Stored dataset items:

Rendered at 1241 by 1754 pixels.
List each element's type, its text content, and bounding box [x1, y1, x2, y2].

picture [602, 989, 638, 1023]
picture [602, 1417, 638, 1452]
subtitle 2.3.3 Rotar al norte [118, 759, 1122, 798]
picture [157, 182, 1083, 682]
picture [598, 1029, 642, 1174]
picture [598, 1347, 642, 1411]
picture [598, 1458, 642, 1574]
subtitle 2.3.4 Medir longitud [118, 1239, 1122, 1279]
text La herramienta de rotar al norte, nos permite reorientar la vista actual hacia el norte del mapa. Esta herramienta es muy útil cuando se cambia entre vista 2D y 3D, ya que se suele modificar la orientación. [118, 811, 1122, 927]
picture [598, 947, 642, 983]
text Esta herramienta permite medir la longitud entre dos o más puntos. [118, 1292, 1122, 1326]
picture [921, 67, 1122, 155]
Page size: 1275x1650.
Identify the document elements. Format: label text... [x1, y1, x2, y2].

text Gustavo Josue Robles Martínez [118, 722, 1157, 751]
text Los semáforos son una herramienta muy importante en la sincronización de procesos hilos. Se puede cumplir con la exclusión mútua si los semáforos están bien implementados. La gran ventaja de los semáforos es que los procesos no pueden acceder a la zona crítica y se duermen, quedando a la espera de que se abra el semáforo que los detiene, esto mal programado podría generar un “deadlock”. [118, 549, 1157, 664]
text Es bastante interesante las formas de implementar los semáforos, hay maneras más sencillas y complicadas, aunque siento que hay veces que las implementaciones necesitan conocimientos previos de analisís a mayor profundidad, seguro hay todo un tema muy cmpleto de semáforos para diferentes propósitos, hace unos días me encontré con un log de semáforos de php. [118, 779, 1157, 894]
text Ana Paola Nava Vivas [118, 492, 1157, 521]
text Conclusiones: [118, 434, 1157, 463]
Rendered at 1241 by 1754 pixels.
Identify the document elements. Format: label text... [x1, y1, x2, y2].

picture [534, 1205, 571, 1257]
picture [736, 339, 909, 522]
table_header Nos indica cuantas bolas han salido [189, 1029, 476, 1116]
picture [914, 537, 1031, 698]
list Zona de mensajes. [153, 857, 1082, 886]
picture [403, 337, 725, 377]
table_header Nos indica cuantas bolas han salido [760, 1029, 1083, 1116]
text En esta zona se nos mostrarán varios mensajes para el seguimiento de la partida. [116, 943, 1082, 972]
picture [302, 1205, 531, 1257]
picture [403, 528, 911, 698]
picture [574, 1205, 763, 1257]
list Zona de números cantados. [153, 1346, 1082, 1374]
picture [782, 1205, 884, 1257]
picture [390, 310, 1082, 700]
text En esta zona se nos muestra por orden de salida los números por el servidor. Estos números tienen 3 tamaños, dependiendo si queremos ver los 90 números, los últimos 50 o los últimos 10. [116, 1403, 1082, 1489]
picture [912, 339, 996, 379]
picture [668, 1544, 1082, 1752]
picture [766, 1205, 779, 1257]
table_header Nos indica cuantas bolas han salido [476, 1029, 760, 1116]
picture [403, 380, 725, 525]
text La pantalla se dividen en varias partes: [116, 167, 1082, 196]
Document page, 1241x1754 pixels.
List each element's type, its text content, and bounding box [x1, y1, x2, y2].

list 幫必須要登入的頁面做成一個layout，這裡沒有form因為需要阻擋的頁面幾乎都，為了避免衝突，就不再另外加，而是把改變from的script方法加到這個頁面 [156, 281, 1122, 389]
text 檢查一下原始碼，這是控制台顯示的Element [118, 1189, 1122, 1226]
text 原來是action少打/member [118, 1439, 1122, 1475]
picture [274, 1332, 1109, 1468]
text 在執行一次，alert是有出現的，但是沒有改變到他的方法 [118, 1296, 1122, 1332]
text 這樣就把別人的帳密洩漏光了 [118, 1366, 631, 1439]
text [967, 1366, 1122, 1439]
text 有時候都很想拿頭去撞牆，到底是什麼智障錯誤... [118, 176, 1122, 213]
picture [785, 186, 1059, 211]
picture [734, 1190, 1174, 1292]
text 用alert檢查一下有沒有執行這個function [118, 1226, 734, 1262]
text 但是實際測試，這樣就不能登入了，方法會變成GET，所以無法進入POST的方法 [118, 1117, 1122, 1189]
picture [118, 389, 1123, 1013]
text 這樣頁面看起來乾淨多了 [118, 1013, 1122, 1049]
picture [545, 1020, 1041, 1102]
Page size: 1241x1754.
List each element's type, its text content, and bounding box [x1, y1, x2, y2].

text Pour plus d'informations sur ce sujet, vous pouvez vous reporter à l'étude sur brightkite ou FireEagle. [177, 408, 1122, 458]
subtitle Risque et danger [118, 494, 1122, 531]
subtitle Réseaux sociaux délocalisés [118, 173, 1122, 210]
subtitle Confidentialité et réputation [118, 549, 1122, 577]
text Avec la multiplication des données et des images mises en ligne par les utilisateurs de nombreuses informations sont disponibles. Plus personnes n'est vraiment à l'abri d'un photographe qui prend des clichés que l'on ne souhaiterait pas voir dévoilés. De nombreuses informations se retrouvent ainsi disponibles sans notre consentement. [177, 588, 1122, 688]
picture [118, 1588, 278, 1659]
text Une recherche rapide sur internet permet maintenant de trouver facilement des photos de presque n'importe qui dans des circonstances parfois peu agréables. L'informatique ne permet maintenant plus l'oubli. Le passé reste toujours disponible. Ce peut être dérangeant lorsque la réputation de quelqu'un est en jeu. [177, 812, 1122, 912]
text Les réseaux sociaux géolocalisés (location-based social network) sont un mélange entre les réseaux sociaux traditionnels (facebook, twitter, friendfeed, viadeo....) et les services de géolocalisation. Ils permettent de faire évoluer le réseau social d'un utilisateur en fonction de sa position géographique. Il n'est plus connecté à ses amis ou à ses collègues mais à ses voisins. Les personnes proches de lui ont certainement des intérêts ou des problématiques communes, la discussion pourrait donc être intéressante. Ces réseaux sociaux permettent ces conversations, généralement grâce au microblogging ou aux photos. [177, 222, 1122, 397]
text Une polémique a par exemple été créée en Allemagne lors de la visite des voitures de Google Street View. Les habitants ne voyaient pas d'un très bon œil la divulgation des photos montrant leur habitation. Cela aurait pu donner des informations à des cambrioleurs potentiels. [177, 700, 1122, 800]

▸ Request: Convert every line of the material above into a JSON list of strings, with one string per line and blank lines omitted.

▸ Final answer:
[
  "Rendered at 1241 by 1754 pixels.",
  "List each element's type, its text content, and bounding box [x1, y1, x2, y2].",
  "picture [602, 989, 638, 1023]",
  "picture [602, 1417, 638, 1452]",
  "subtitle 2.3.3 Rotar al norte [118, 759, 1122, 798]",
  "picture [157, 182, 1083, 682]",
  "picture [598, 1029, 642, 1174]",
  "picture [598, 1347, 642, 1411]",
  "picture [598, 1458, 642, 1574]",
  "subtitle 2.3.4 Medir longitud [118, 1239, 1122, 1279]",
  "text La herramienta de rotar al norte, nos permite reorientar la vista actual hacia el norte del mapa. Esta herramienta es muy útil cuando se cambia entre vista 2D y 3D, ya que se suele modificar la orientación. [118, 811, 1122, 927]",
  "picture [598, 947, 642, 983]",
  "text Esta herramienta permite medir la longitud entre dos o más puntos. [118, 1292, 1122, 1326]",
  "picture [921, 67, 1122, 155]",
  "Page size: 1275x1650.",
  "Identify the document elements. Format: label text... [x1, y1, x2, y2].",
  "text Gustavo Josue Robles Martínez [118, 722, 1157, 751]",
  "text Los semáforos son una herramienta muy importante en la sincronización de procesos hilos. Se puede cumplir con la exclusión mútua si los semáforos están bien implementados. La gran ventaja de los semáforos es que los procesos no pueden acceder a la zona crítica y se duermen, quedando a la espera de que se abra el semáforo que los detiene, esto mal programado podría generar un “deadlock”. [118, 549, 1157, 664]",
  "text Es bastante interesante las formas de implementar los semáforos, hay maneras más sencillas y complicadas, aunque siento que hay veces que las implementaciones necesitan conocimientos previos de analisís a mayor profundidad, seguro hay todo un tema muy cmpleto de semáforos para diferentes propósitos, hace unos días me encontré con un log de semáforos de php. [118, 779, 1157, 894]",
  "text Ana Paola Nava Vivas [118, 492, 1157, 521]",
  "text Conclusiones: [118, 434, 1157, 463]",
  "Rendered at 1241 by 1754 pixels.",
  "Identify the document elements. Format: label text... [x1, y1, x2, y2].",
  "picture [534, 1205, 571, 1257]",
  "picture [736, 339, 909, 522]",
  "table_header Nos indica cuantas bolas han salido [189, 1029, 476, 1116]",
  "picture [914, 537, 1031, 698]",
  "list Zona de mensajes. [153, 857, 1082, 886]",
  "picture [403, 337, 725, 377]",
  "table_header Nos indica cuantas bolas han salido [760, 1029, 1083, 1116]",
  "text En esta zona se nos mostrarán varios mensajes para el seguimiento de la partida. [116, 943, 1082, 972]",
  "picture [302, 1205, 531, 1257]",
  "picture [403, 528, 911, 698]",
  "picture [574, 1205, 763, 1257]",
  "list Zona de números cantados. [153, 1346, 1082, 1374]",
  "picture [782, 1205, 884, 1257]",
  "picture [390, 310, 1082, 700]",
  "text En esta zona se nos muestra por orden de salida los números por el servidor. Estos números tienen 3 tamaños, dependiendo si queremos ver los 90 números, los últimos 50 o los últimos 10. [116, 1403, 1082, 1489]",
  "picture [912, 339, 996, 379]",
  "picture [668, 1544, 1082, 1752]",
  "picture [766, 1205, 779, 1257]",
  "table_header Nos indica cuantas bolas han salido [476, 1029, 760, 1116]",
  "picture [403, 380, 725, 525]",
  "text La pantalla se dividen en varias partes: [116, 167, 1082, 196]",
  "Document page, 1241x1754 pixels.",
  "List each element's type, its text content, and bounding box [x1, y1, x2, y2].",
  "list 幫必須要登入的頁面做成一個layout，這裡沒有form因為需要阻擋的頁面幾乎都，為了避免衝突，就不再另外加，而是把改變from的script方法加到這個頁面 [156, 281, 1122, 389]",
  "text 檢查一下原始碼，這是控制台顯示的Element [118, 1189, 1122, 1226]",
  "text 原來是action少打/member [118, 1439, 1122, 1475]",
  "picture [274, 1332, 1109, 1468]",
  "text 在執行一次，alert是有出現的，但是沒有改變到他的方法 [118, 1296, 1122, 1332]",
  "text 這樣就把別人的帳密洩漏光了 [118, 1366, 631, 1439]",
  "text [967, 1366, 1122, 1439]",
  "text 有時候都很想拿頭去撞牆，到底是什麼智障錯誤... [118, 176, 1122, 213]",
  "picture [785, 186, 1059, 211]",
  "picture [734, 1190, 1174, 1292]",
  "text 用alert檢查一下有沒有執行這個function [118, 1226, 734, 1262]",
  "text 但是實際測試，這樣就不能登入了，方法會變成GET，所以無法進入POST的方法 [118, 1117, 1122, 1189]",
  "picture [118, 389, 1123, 1013]",
  "text 這樣頁面看起來乾淨多了 [118, 1013, 1122, 1049]",
  "picture [545, 1020, 1041, 1102]",
  "Page size: 1241x1754.",
  "List each element's type, its text content, and bounding box [x1, y1, x2, y2].",
  "text Pour plus d'informations sur ce sujet, vous pouvez vous reporter à l'étude sur brightkite ou FireEagle. [177, 408, 1122, 458]",
  "subtitle Risque et danger [118, 494, 1122, 531]",
  "subtitle Réseaux sociaux délocalisés [118, 173, 1122, 210]",
  "subtitle Confidentialité et réputation [118, 549, 1122, 577]",
  "text Avec la multiplication des données et des images mises en ligne par les utilisateurs de nombreuses informations sont disponibles. Plus personnes n'est vraiment à l'abri d'un photographe qui prend des clichés que l'on ne souhaiterait pas voir dévoilés. De nombreuses informations se retrouvent ainsi disponibles sans notre consentement. [177, 588, 1122, 688]",
  "picture [118, 1588, 278, 1659]",
  "text Une recherche rapide sur internet permet maintenant de trouver facilement des photos de presque n'importe qui dans des circonstances parfois peu agréables. L'informatique ne permet maintenant plus l'oubli. Le passé reste toujours disponible. Ce peut être dérangeant lorsque la réputation de quelqu'un est en jeu. [177, 812, 1122, 912]",
  "text Les réseaux sociaux géolocalisés (location-based social network) sont un mélange entre les réseaux sociaux traditionnels (facebook, twitter, friendfeed, viadeo....) et les services de géolocalisation. Ils permettent de faire évoluer le réseau social d'un utilisateur en fonction de sa position géographique. Il n'est plus connecté à ses amis ou à ses collègues mais à ses voisins. Les personnes proches de lui ont certainement des intérêts ou des problématiques communes, la discussion pourrait donc être intéressante. Ces réseaux sociaux permettent ces conversations, généralement grâce au microblogging ou aux photos. [177, 222, 1122, 397]",
  "text Une polémique a par exemple été créée en Allemagne lors de la visite des voitures de Google Street View. Les habitants ne voyaient pas d'un très bon œil la divulgation des photos montrant leur habitation. Cela aurait pu donner des informations à des cambrioleurs potentiels. [177, 700, 1122, 800]"
]